Cerebras originally filed to go public in September of 2024. At that time, the company was “ramping up to take on Nvidia in an effort to create processors for running generative AI models,” CNBC reports.
In its filing, Cerebras noted its dependence on a single customer, Group 42, a subsidiary of its investor G42, responsible for more than 80% of revenue in 2023 and the first half of 2024.
Cerebras has built a larger chip that is 10x faster for AI training and inference compared to leading GPU solutions, according to the company. Its customers include Mistral AI and the Mayo Clinic.

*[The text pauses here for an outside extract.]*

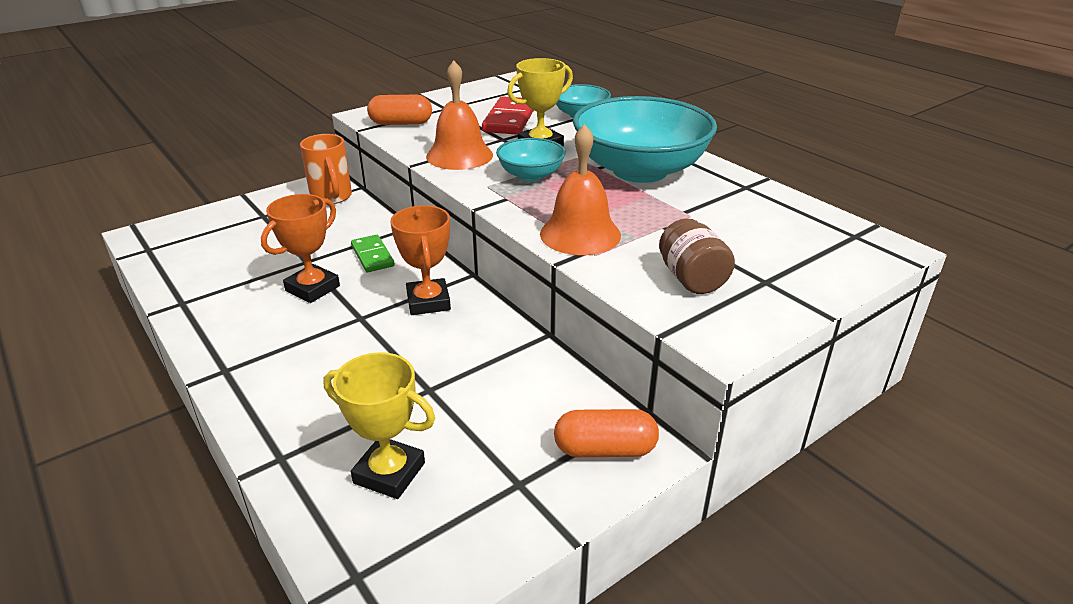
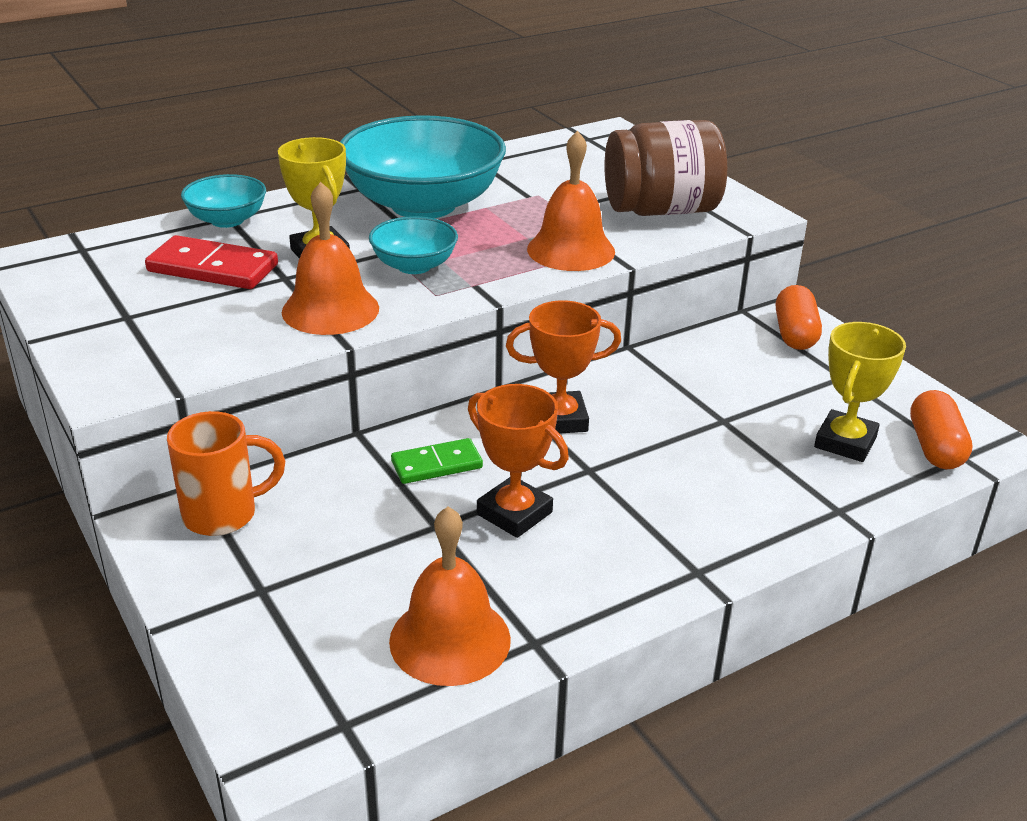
camera: 85 degrees left, 0 degrees up
(197, 274) = (450, 640): none -> orange bell
(401, 123) = (173, 355): orange capsule -> orange capsule (935, 447)
(691, 279) = (661, 210): brown jar -> brown jar, size x1.72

The company has reportedly shifted its focus since that initial filing from selling systems toward more of being a cloud service provider for accepting incoming queries to models that use its chips underneath, according to CNBC. CEO Andrew Feldman told the publication that he thought last year’s prospectus was “out of date” considering developments in AI.
Cerebras has raised a known $1.8 billion in funding since its 2016 founding by Feldman, per Crunchbase data. It raised $250 million in a Series F round led by Alpha Wave Ventures in November 2021 that valued the company at just over $4 billion. Other backers include Sequoia Capital, Valor Equity Partners, Eclipse Ventures, Benchmark and Coatue.